Exercise goal ▸ Nothing but the text of the records should come back; copy it exactly and leave the pictures out.

Input for this task ▸

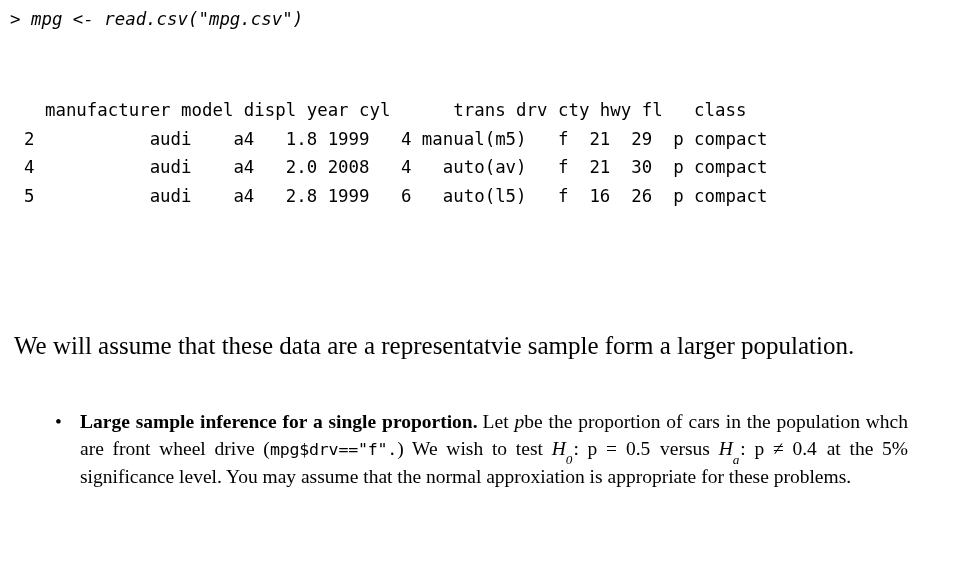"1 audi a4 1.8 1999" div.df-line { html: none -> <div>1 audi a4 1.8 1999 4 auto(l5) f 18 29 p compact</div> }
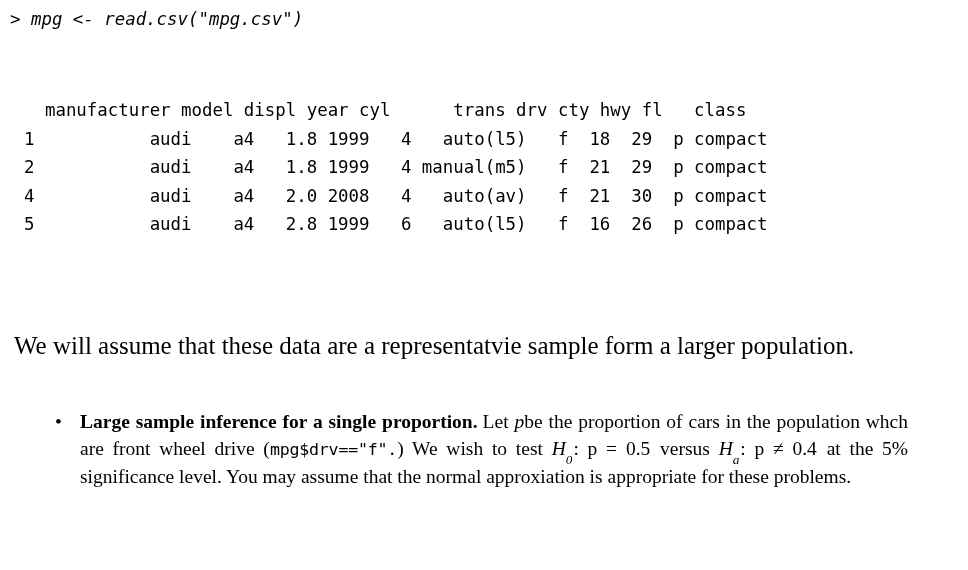": p ≠ 0.4" span.op { text: 0.4 -> 0.2 }
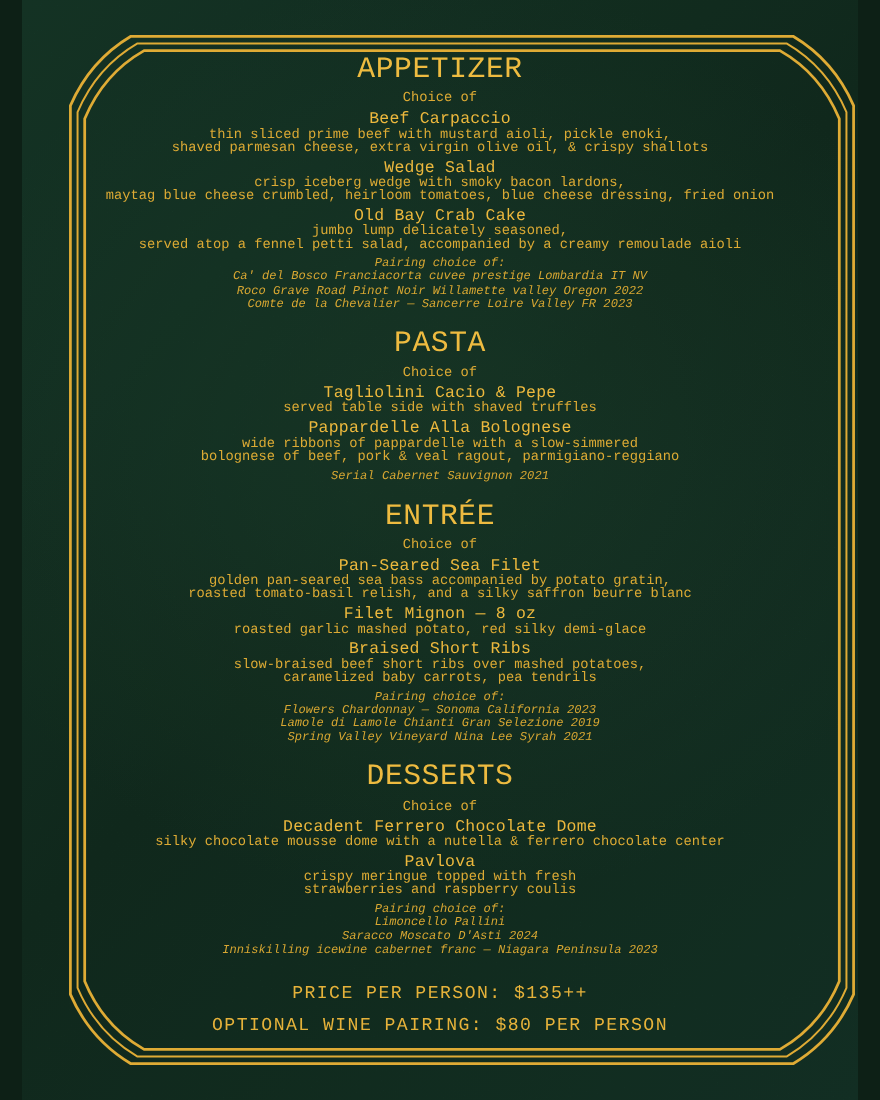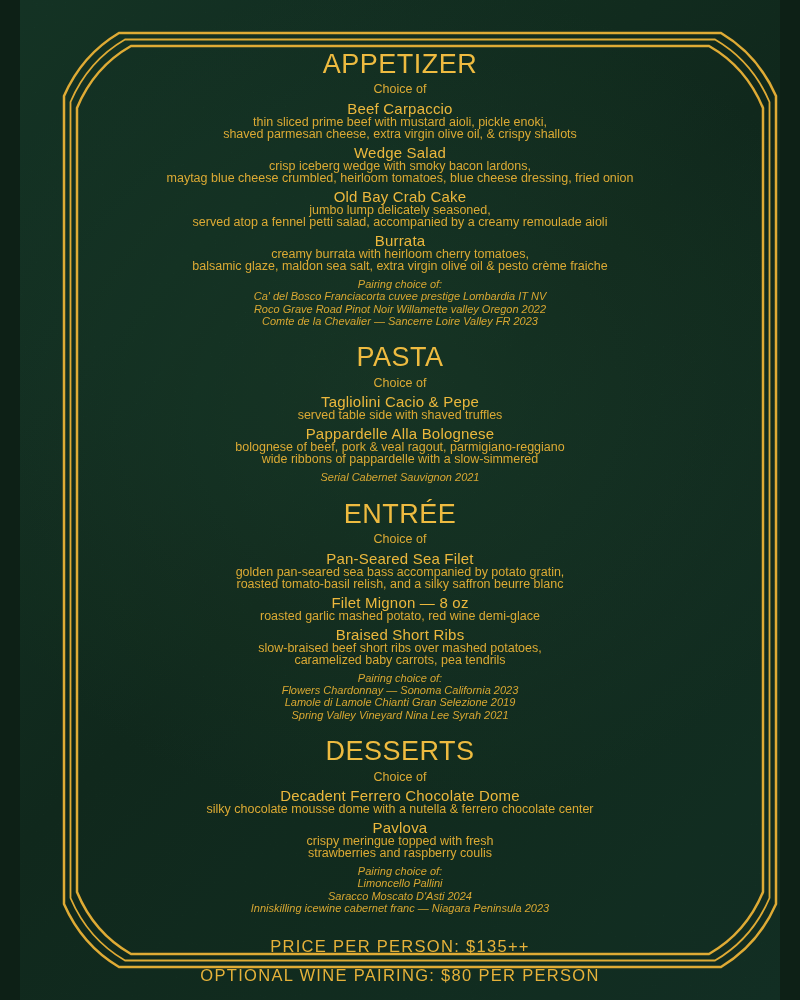"APPETIZER" .page { font-family: Liberation Sans, sans-serif -> Liberation Mono, monospace }
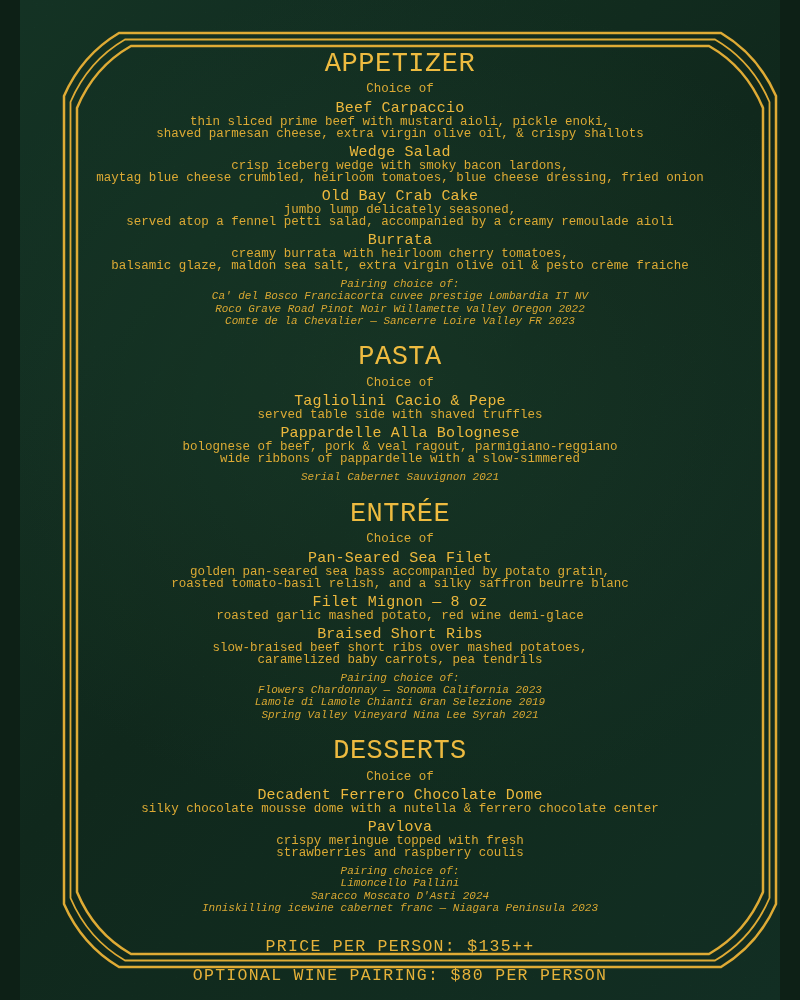"Burrata" div.menu-item { html: <div> <div>Burrata</div> <div>creamy burrata with heirloom cherry tomatoes,</div> <div>balsamic glaze, maldon sea salt, extra virgin olive oil &amp; pesto crème fraiche</div> </div> -> none }
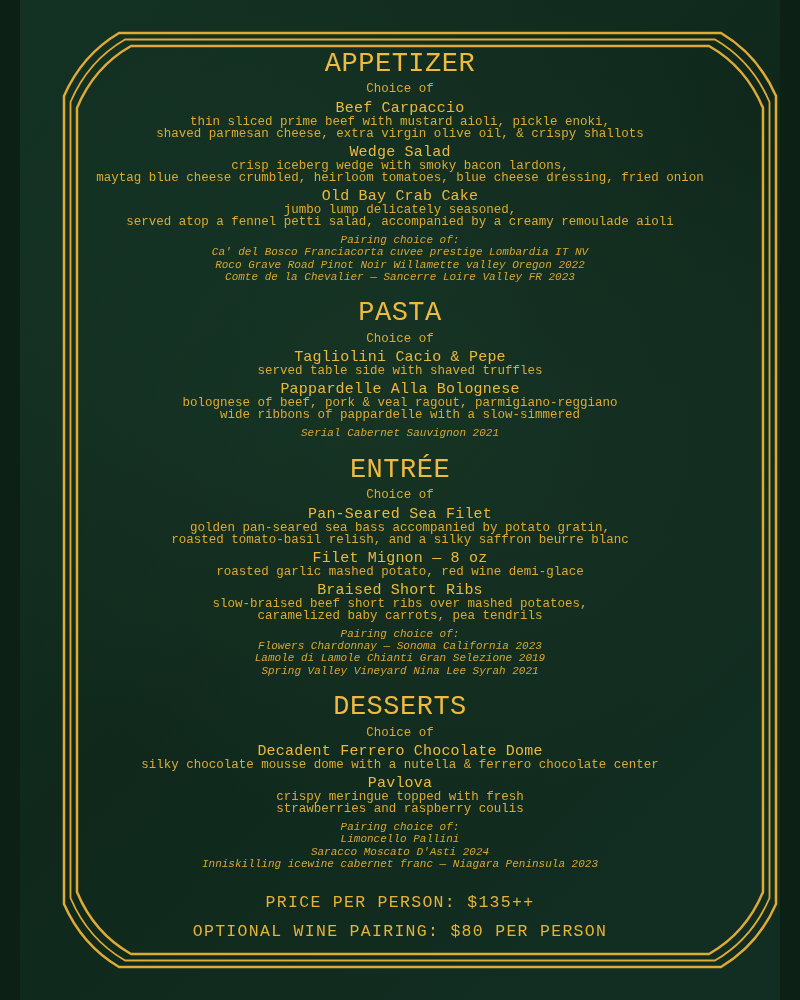"bolognese of beef, pork &" div.desc-line { order: before "wide ribbons of pappardelle with" -> after "wide ribbons of pappardelle with" }
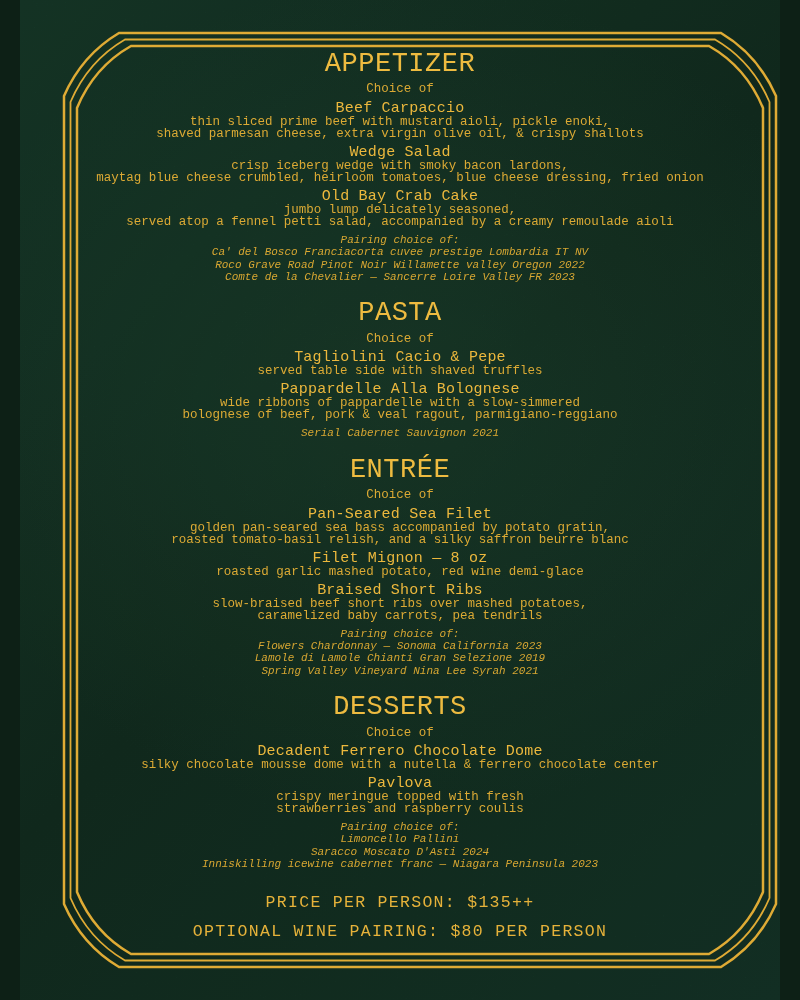"roasted garlic mashed potato, red" div.desc-line { text: wine -> silky }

Solution to the exercise ▸
"1 audi a4 1.8 1999" div.df-line { html: none -> <div>1 audi a4 1.8 1999 4 auto(l5) f 18 29 p compact</div> }
": p ≠ 0.4" span.op { text: 0.4 -> 0.2 }
"APPETIZER" .page { font-family: Liberation Sans, sans-serif -> Liberation Mono, monospace }
"Burrata" div.menu-item { html: <div> <div>Burrata</div> <div>creamy burrata with heirloom cherry tomatoes,</div> <div>balsamic glaze, maldon sea salt, extra virgin olive oil &amp; pesto crème fraiche</div> </div> -> none }
"bolognese of beef, pork &" div.desc-line { order: before "wide ribbons of pappardelle with" -> after "wide ribbons of pappardelle with" }
"roasted garlic mashed potato, red" div.desc-line { text: wine -> silky }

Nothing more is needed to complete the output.